*** TEXT SECTION ***
Yep, thank you! I am running some other analyses right now but I’ll post a log tomorrow if I still have issues upon rerunning.
@tpoterba it looks like upload_log was removed from the codebase
---------------------------------------------------------------------------
AttributeError Traceback (most recent call last)
<ipython-input-39-93dcd1342068> in <module>
----> 1 hl.upload_log(bucket+"/pca_run.log")
AttributeError: module 'hail' has no attribute 'upload_log'
I found this issue that was closed in April of this year: https://github.com/hail-is/hail/issues/7392
Notably, since using 0.2.49 I was successfully able to run hl.ld_prune() (runtime was approx 4hrs), which brought my variant row count down from 580k to 340k with r2=0.2. Previously this function produced a SparkException so we are getting somewhere!
Even with another overnight run, the hl.hwe_normalized_pca() looks like it is a stuck job.
*** End of TEXT SECTION ***
◆ REQUIRED ACTION: Copy out the Hail forum reply above in full, word for word.
*** RAW DATA ***
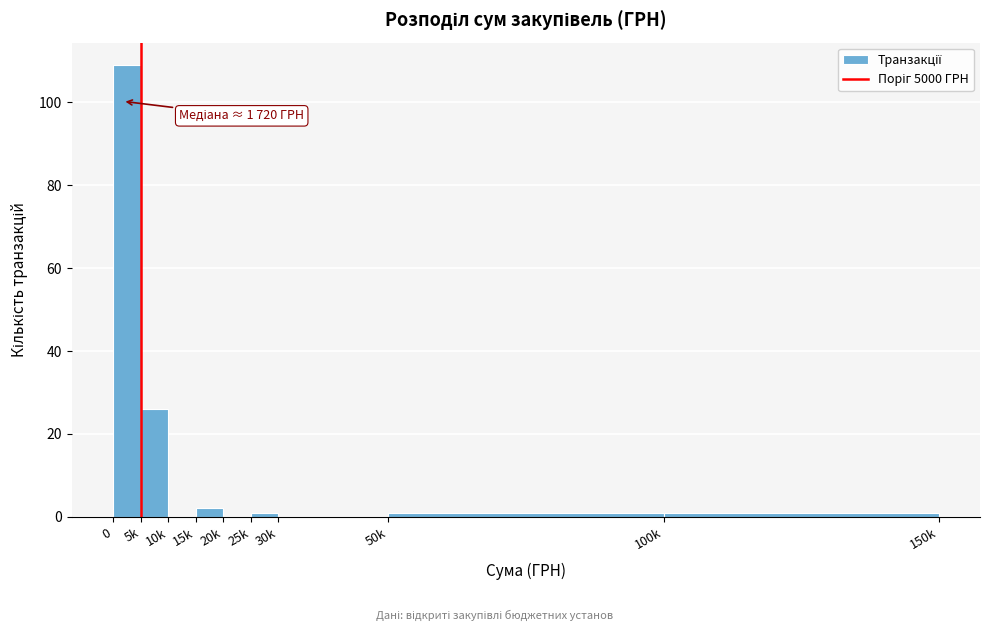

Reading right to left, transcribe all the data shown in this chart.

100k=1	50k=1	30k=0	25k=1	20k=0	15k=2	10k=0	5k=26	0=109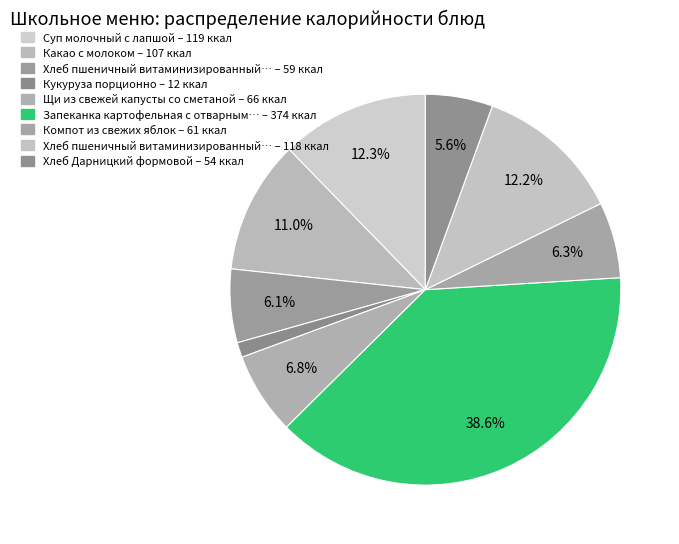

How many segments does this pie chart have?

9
*** End of RAW DATA ***
◆ OUTPUT OF THE TASK:
Yep, thank you! I am running some other analyses right now but I’ll post a log tomorrow if I still have issues upon rerunning.
@tpoterba it looks like upload_log was removed from the codebase
---------------------------------------------------------------------------
AttributeError Traceback (most recent call last)
<ipython-input-39-93dcd1342068> in <module>
----> 1 hl.upload_log(bucket+"/pca_run.log")
AttributeError: module 'hail' has no attribute 'upload_log'
I found this issue that was closed in April of this year: https://github.com/hail-is/hail/issues/7392
Notably, since using 0.2.49 I was successfully able to run hl.ld_prune() (runtime was approx 4hrs), which brought my variant row count down from 580k to 340k with r2=0.2. Previously this function produced a SparkException so we are getting somewhere!
Even with another overnight run, the hl.hwe_normalized_pca() looks like it is a stuck job.